“Unraveling the Genius: How ‘Withnail and I’ Crafted the Most Iconic Lines in Film History”

"Unraveling the Genius: How 'Withnail and I' Crafted the Most Iconic Lines in Film History"
Withnail (Richard E. Grant) and "...& I"/Marwood (Paul McGann) walking in the rain.

‘Withnail and I’ (1987)

Great Dialogue

The second essential element of any great screenplay is great dialogue, and this is where Withnail and I really comes into its own.

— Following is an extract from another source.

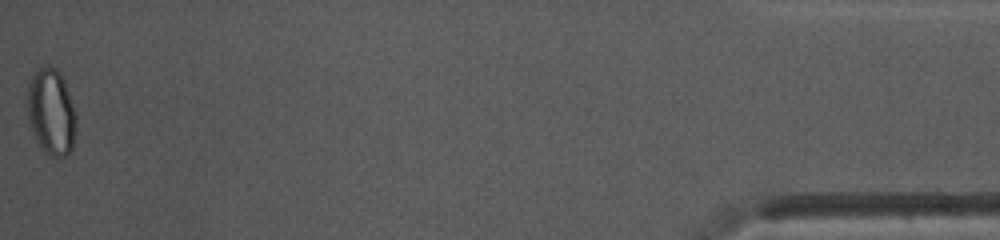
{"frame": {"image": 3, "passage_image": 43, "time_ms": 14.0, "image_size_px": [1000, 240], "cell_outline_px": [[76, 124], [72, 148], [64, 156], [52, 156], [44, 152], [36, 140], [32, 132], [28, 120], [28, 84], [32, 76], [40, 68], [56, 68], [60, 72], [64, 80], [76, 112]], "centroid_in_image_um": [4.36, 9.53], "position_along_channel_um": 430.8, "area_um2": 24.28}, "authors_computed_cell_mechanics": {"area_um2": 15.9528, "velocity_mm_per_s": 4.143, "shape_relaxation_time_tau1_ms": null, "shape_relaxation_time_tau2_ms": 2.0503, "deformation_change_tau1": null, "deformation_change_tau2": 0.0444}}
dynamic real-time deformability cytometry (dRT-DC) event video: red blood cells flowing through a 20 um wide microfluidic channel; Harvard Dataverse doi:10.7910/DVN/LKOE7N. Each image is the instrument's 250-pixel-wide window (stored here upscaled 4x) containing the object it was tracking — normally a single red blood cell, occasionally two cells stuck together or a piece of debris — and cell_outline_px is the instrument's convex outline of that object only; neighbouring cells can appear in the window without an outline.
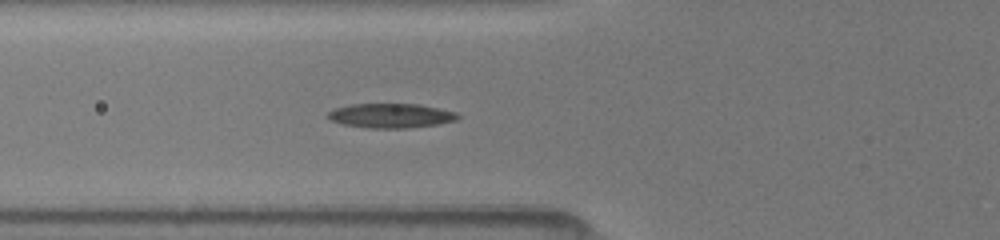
{"species": "common noctule bat (a hibernating species)", "species_latin": "Nyctalus noctula", "temperature_condition": "room temperature", "stored_images_in_passage": 3, "camera_frame_rate_fps": 3000, "um_per_image_px": 0.085, "animal": {"sex": "female", "body_mass_g": 19.5, "forearm_length_mm": 54.1}, "frame": {"image": 1, "passage_image": 3, "time_ms": 1.0, "image_size_px": [1000, 240], "cell_outline_px": [[460, 116], [456, 120], [436, 124], [408, 128], [368, 128], [344, 124], [332, 120], [324, 116], [328, 112], [336, 108], [352, 104], [420, 104], [456, 112]], "centroid_in_image_um": [33.21, 9.83], "position_along_channel_um": 92.6, "area_um2": 18.38}}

If its plot is relatively ordinary, its dialogue is absolutely extraordinary, which is why I argued over a decade ago (an argument that I stand by today) that only Casablanca comes close to matching its seemingly infinite quotability.

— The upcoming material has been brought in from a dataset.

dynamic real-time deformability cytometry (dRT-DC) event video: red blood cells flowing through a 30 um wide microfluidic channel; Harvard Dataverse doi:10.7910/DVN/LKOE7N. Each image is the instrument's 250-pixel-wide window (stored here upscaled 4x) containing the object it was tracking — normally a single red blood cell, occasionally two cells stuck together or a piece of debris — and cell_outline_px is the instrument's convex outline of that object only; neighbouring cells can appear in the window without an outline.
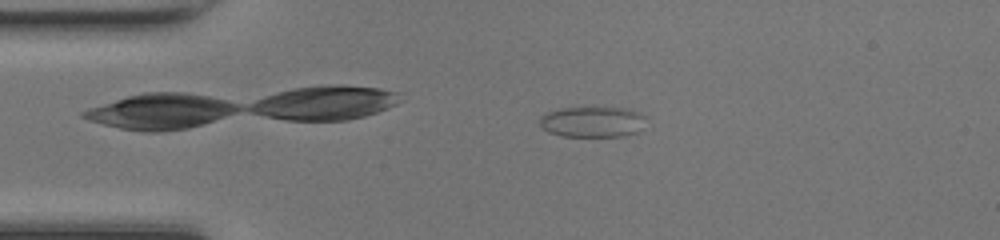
{"species": "common noctule bat (a hibernating species)", "species_latin": "Nyctalus noctula", "temperature_condition": "room temperature", "stored_images_in_passage": 43, "camera_frame_rate_fps": 3000, "um_per_image_px": 0.085, "animal": {"sex": "female", "body_mass_g": 17.0, "forearm_length_mm": 48.0}, "frame": {"image": 1, "passage_image": 5, "time_ms": 1.333, "image_size_px": [1000, 240], "cell_outline_px": [[644, 116], [640, 132], [624, 136], [560, 136], [548, 132], [540, 124], [540, 116], [548, 112], [564, 108], [624, 108], [640, 112]], "centroid_in_image_um": [50.36, 10.37], "position_along_channel_um": 34.6, "area_um2": 18.84}}
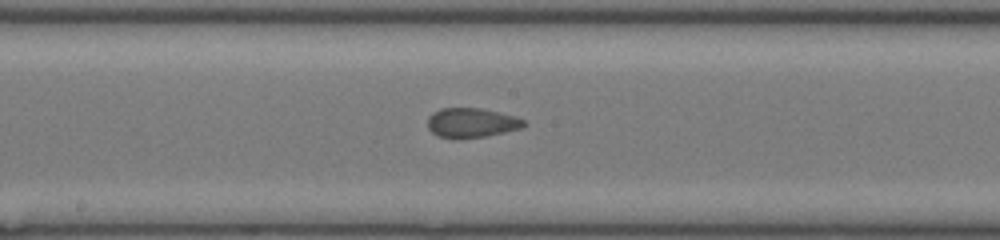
{"frame": {"image": 2, "passage_image": 20, "time_ms": 6.333, "image_size_px": [1000, 240], "cell_outline_px": [[528, 124], [524, 128], [484, 136], [460, 140], [456, 140], [436, 136], [428, 128], [428, 116], [432, 112], [440, 108], [480, 108], [516, 116], [524, 120]], "centroid_in_image_um": [40.07, 10.45], "position_along_channel_um": 208.1, "area_um2": 16.99}}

The first exchange of dialogue in the film is mundane, involving I/Marwood asking (an unseen) Withnail whether he would like a cup of tea and Withnail (still unseen) replying, “No.” Yet in the café that Marwood decamps to, his first voiceover sets the tone for the flights of fancy, which are simultaneously poetic and defiantly prosaic, that he will often embark on during the rest of the film: “13 million Londoners have to cope with this, and baked beans and All-Bran and rape? And I’m sitting in this bloody shack and I can’t cope with Withnail. I must be out of my mind. I must go home at once and discuss his problems in depth.”